While increased liquidity and slower off-take in non-food credit have inspired banks to buy CPs, corporate sector has rediscovered a cheaper way to raise short-term resources. At the current rate of 13 to 14 per cent, and with the added cost of issuance of about one per cent, money raised through CPs is cheaper by at least 3 to 4 percentage points than traditional bank borrowing. Its a win-win situation, with both investors and corporates happy, says a foreign banker. Some corporates are using the CP to reduce their cash credit outstandings, he points out. Insurance companies and to an extent mutual funds are the other major players in the CP market.

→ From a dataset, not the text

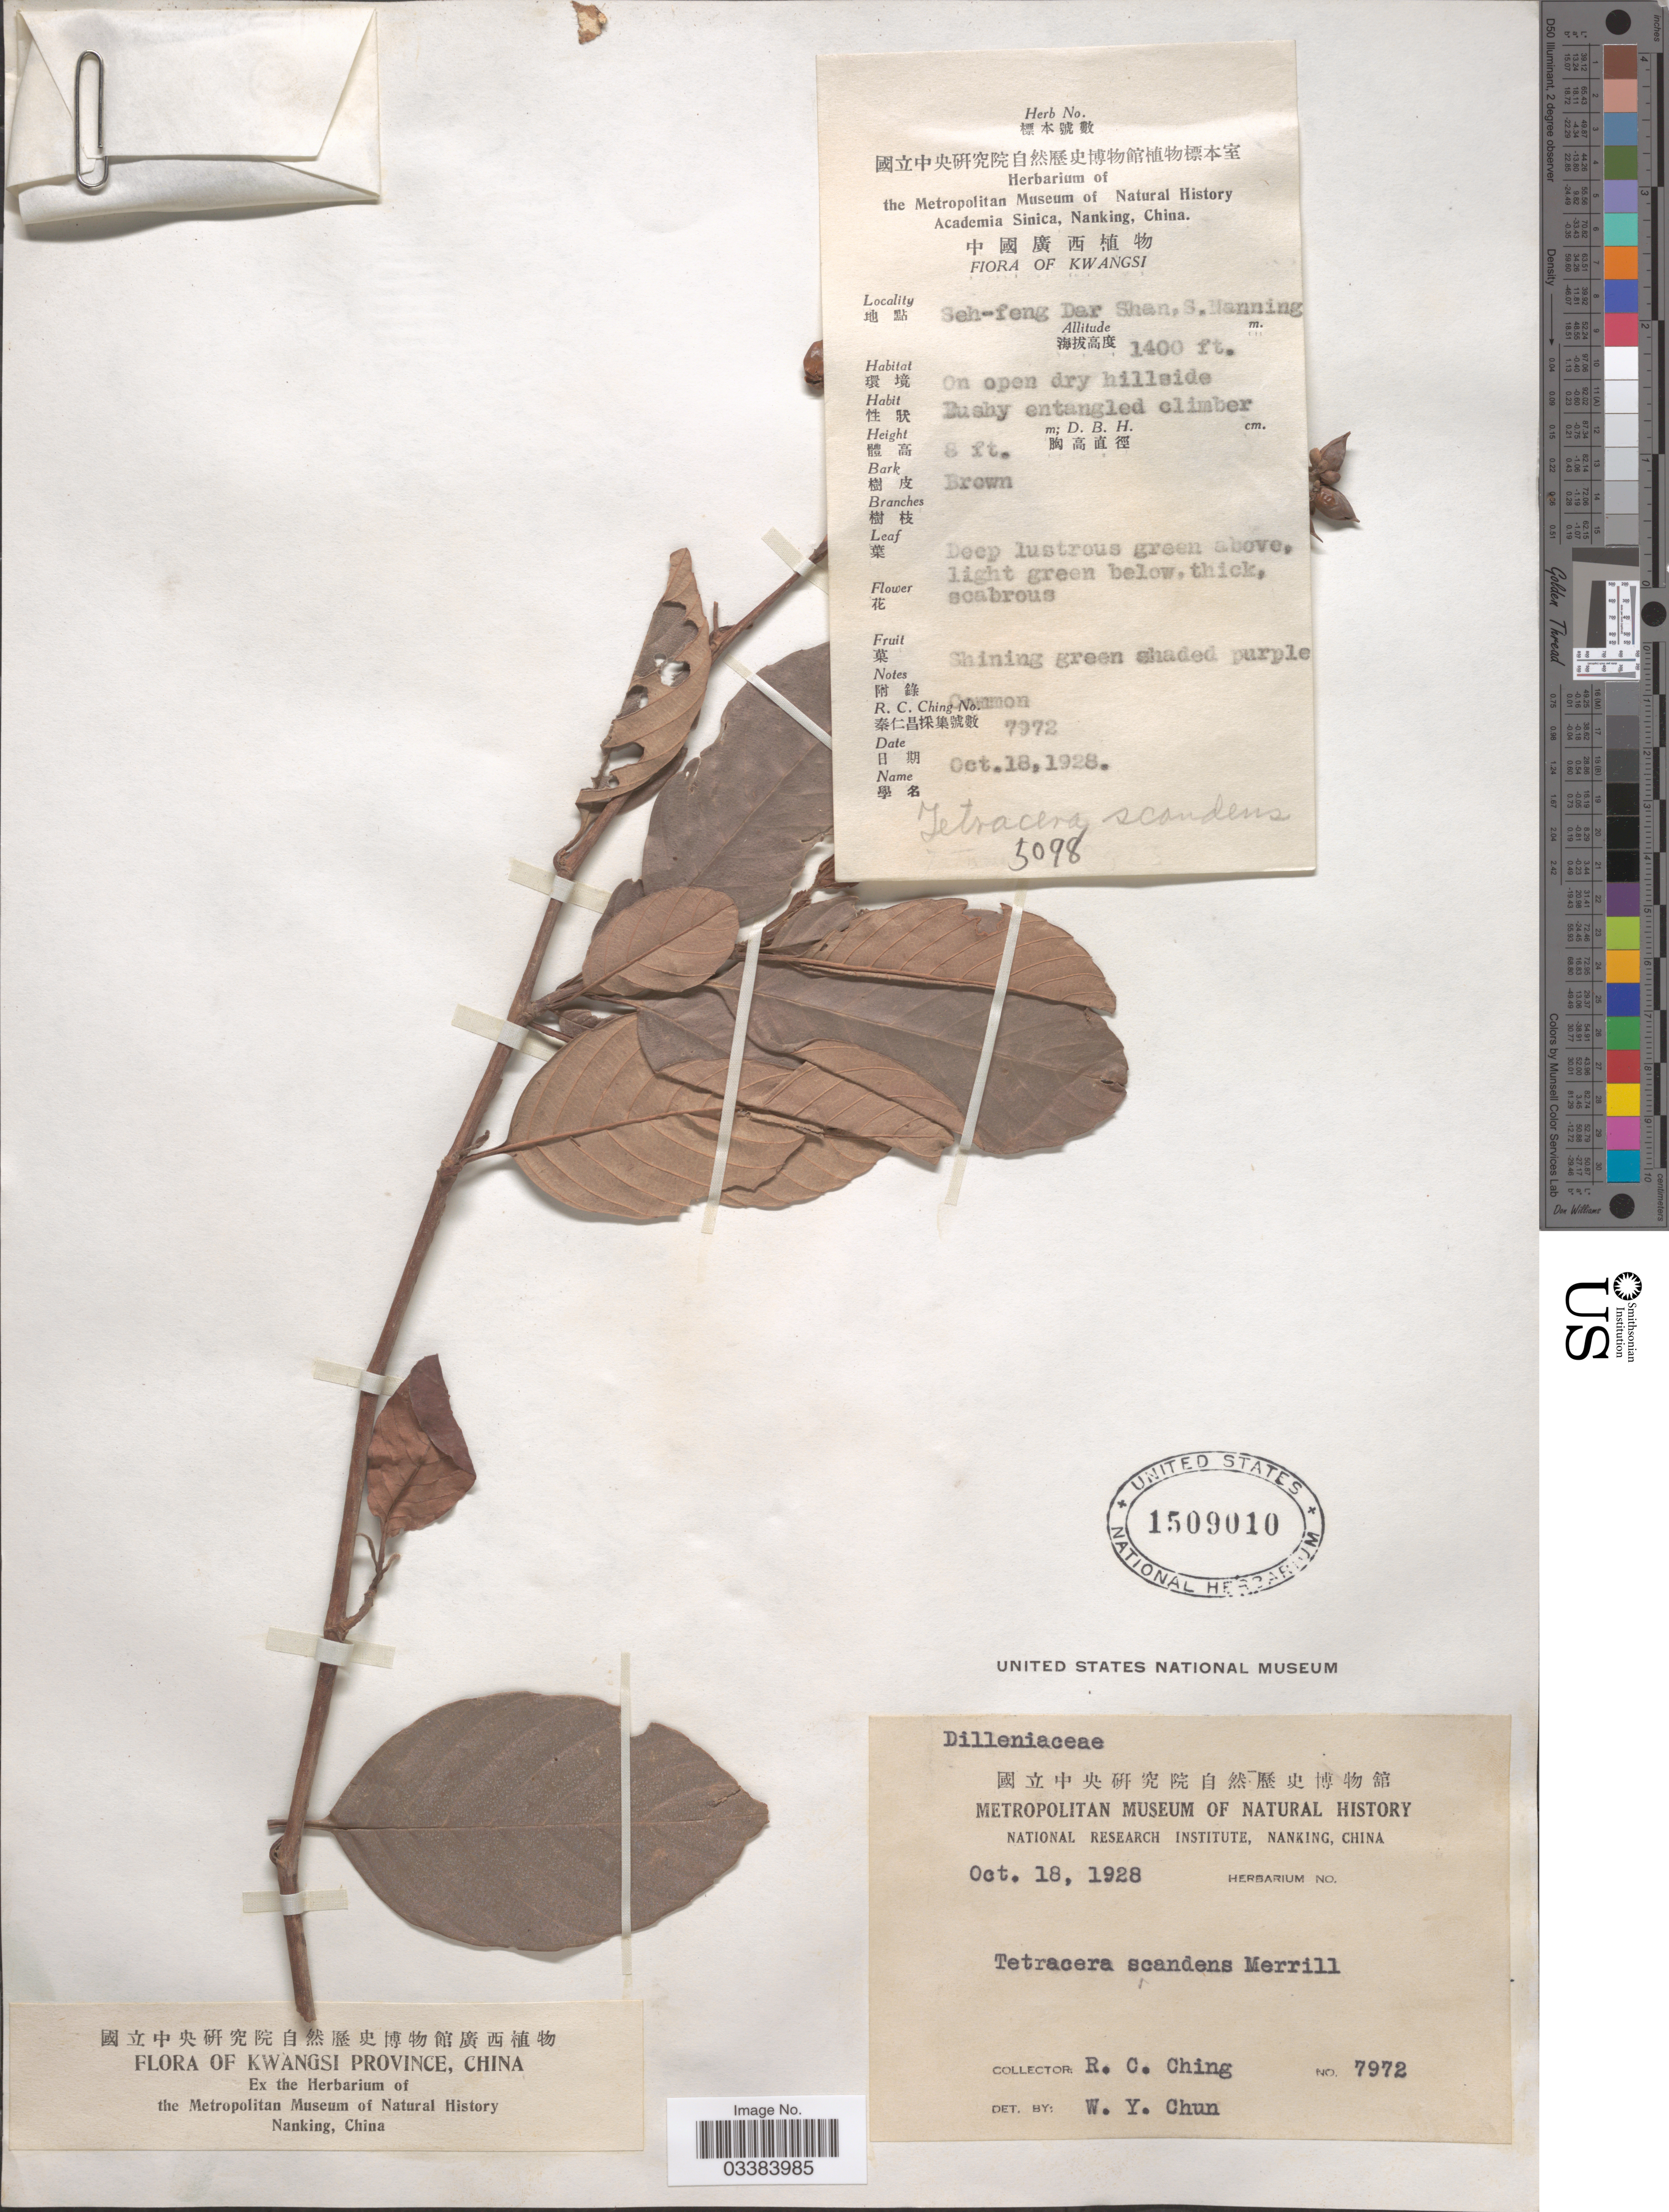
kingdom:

Liquidity being the key factor, there are expectations that the CP market will see a lot of activity in the near future. Most players expect the liquidity in the banking system to go up as demand for credit shows no sign of picking up. In addition, they expect the Reserve Bank of India (RBI) to adopt measures thatwill encourage the growth of this money market instrument. The stand-by facility for commercial paper, which was removed in October 1994, may soon be restored, feels Ashish Pitale, debt research manager at the ICICI Securities and Finance Company (I-Sec). This may not be an undiluted blessing, though. Restoration of stand-by facility may come along with certain conditions, such as capital adequacy for the corporates issuing CPs, points out P H Ravikumar, executive vice president, ICICI Bank. Earlier, the RBI had relaxed conditions attached to the CP issuance, but now may insist on minimum amount of capital for these companies, he explains. He also expects the minimum duration of the paper to be cut from 90 days as of now to 45 days.

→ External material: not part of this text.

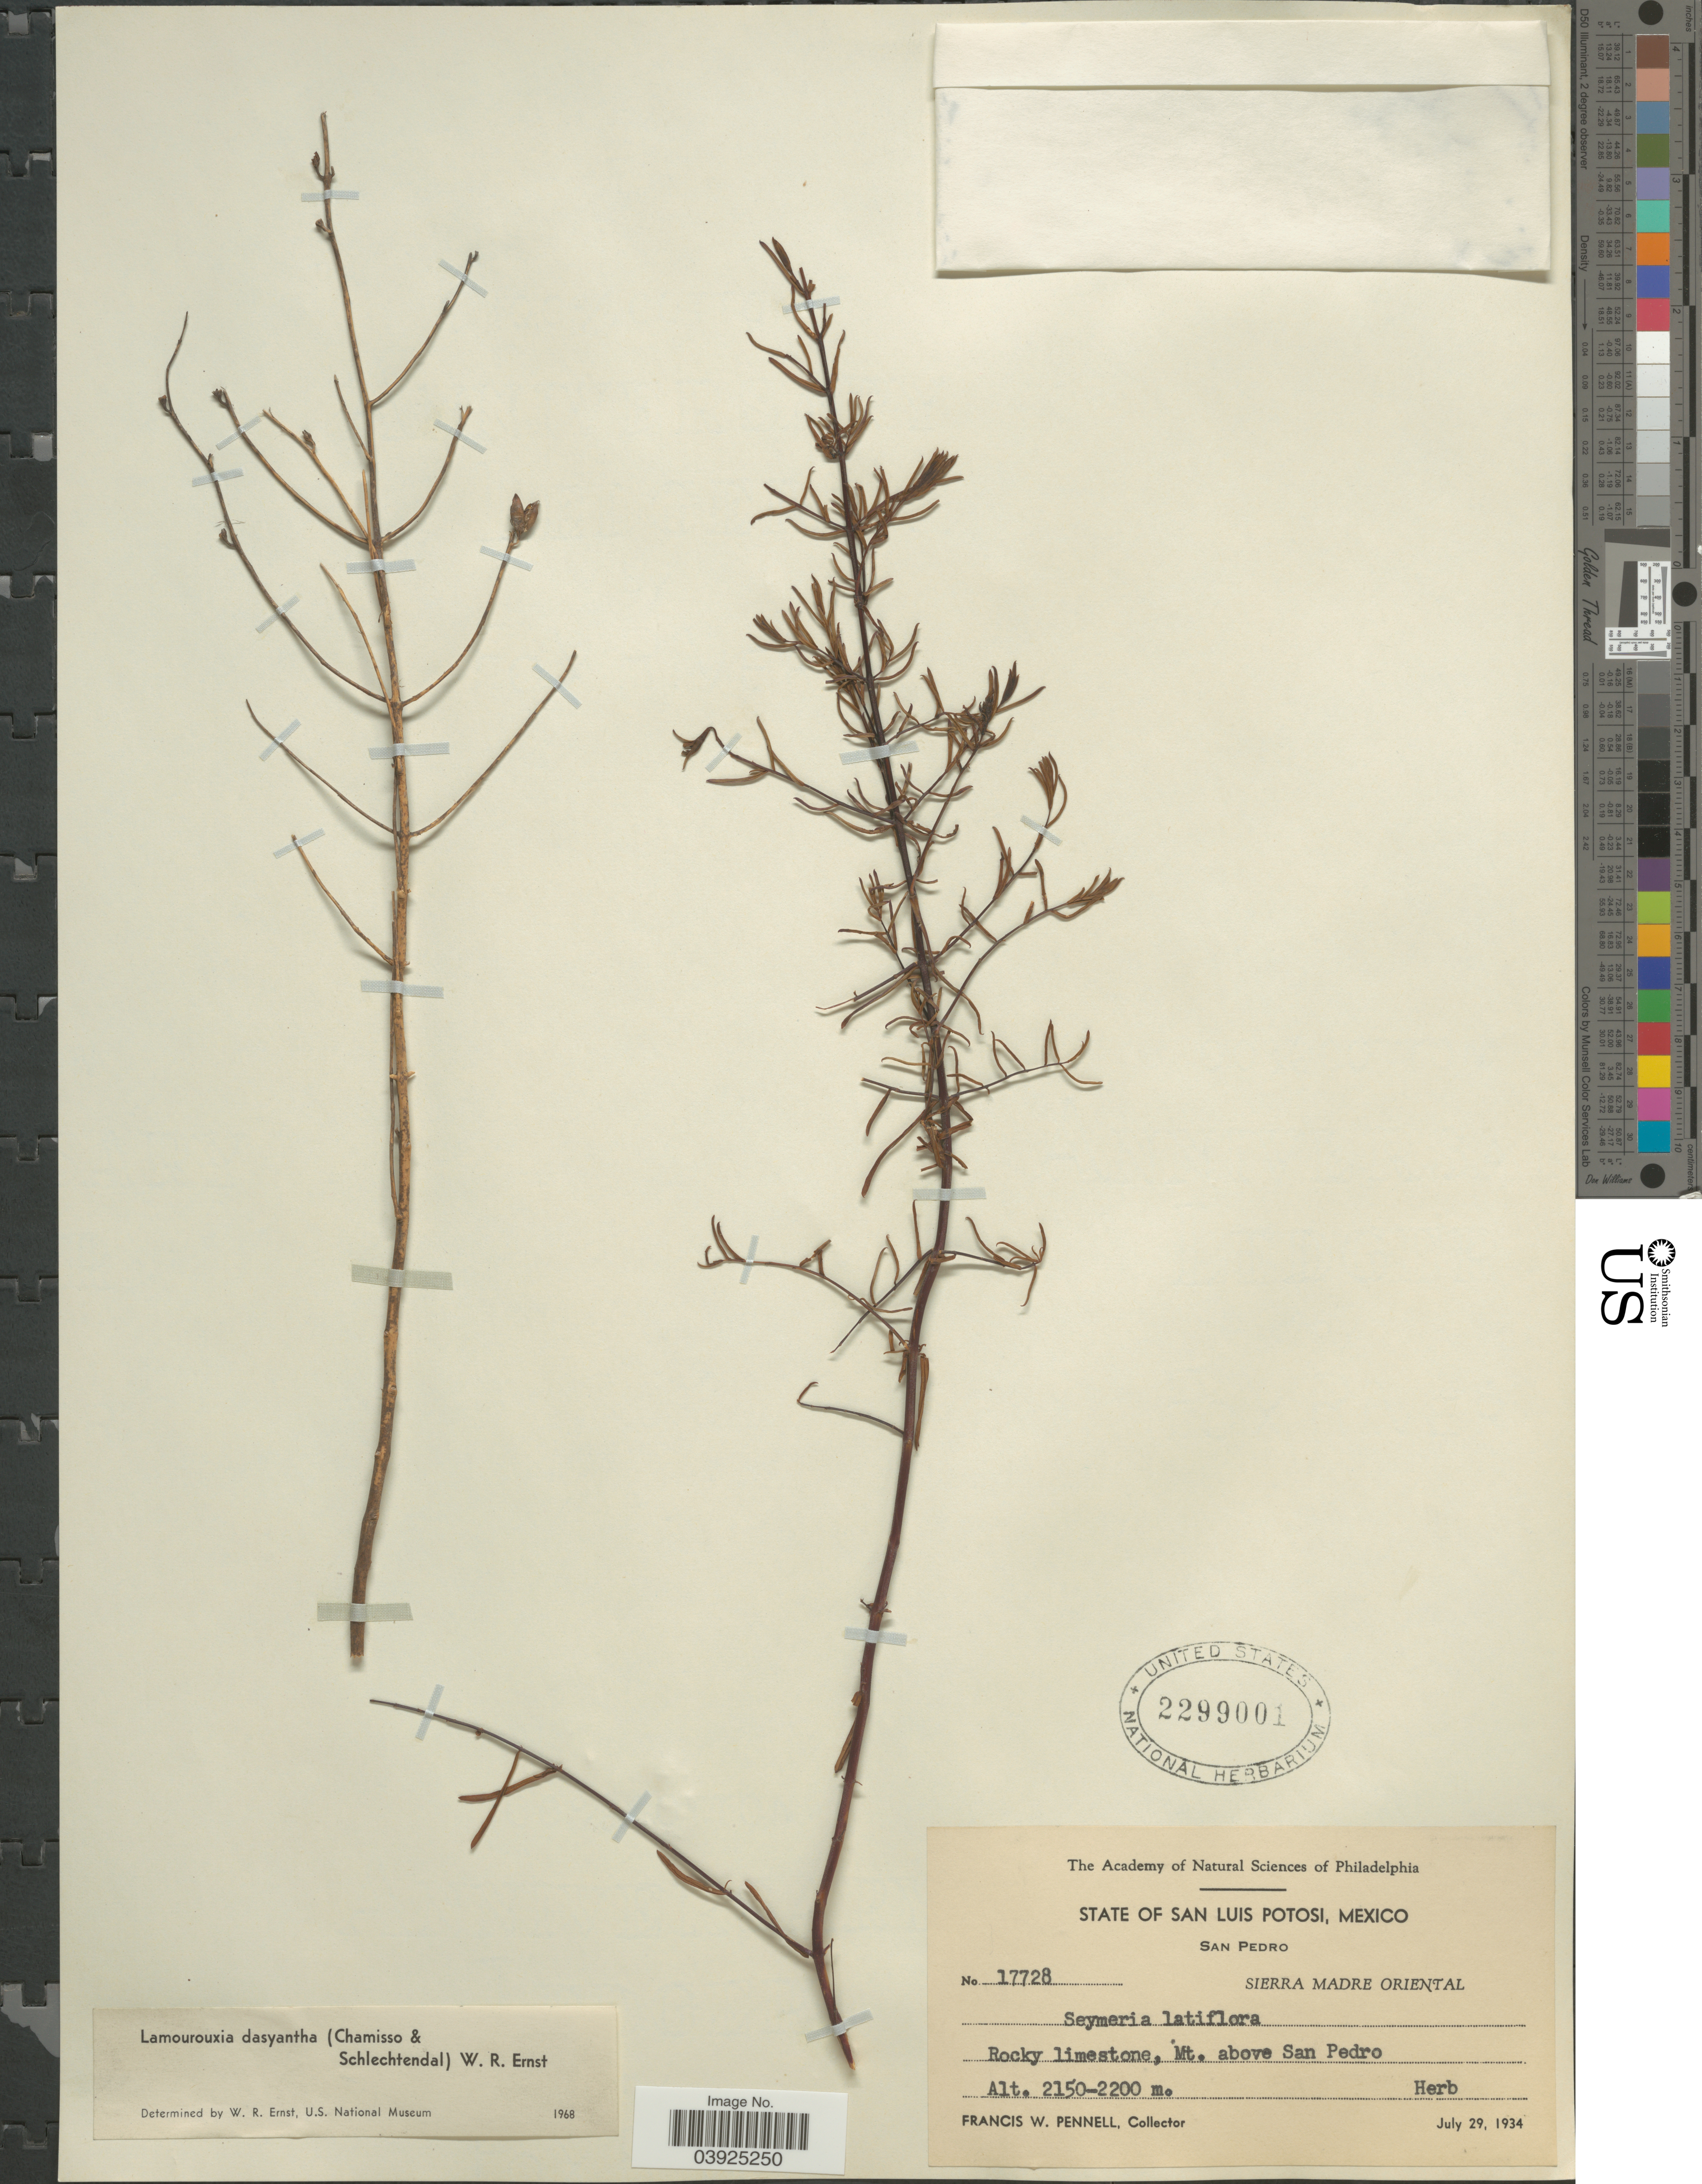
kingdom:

Incidentally, if these changes come about, it would be a second policy reversal in as many years. Having introduced the instrument for the first time in 1991, the RBI went on encouraging its usage by relaxing the parameters. In consonance, the primary CP market kept growing and reached its peak in September 1994 when the outstanding CP amount was a staggering Rs 4,500 crore. Then, in October 1994 credit policy the RBI took a sudden U-turn: it asked banks not to extend the stand-by guarantee to companies issuing CPs. Simultaneously, it also removed the automatic restoration of bank credit limits on maturity of the paper. Apparently, the RBI did this to make the instrument stand on its own merit.
It was the stand-by guarantee and not the credit rating that had inspired the investors confidence in commercial paper, says P A Ananthanarayanan, finance manager, Asian Paints, a company that is a regular issuer in the CP market. With this facility gone, the instrument became riskier for the investors and lost much of its charm. Some banks were willing to offer an alternative like revolving underwriting facility, but at a cost around one to two per cent. Since this reduced the extent of benefit that companies derived from CPs, this did prove to be a success.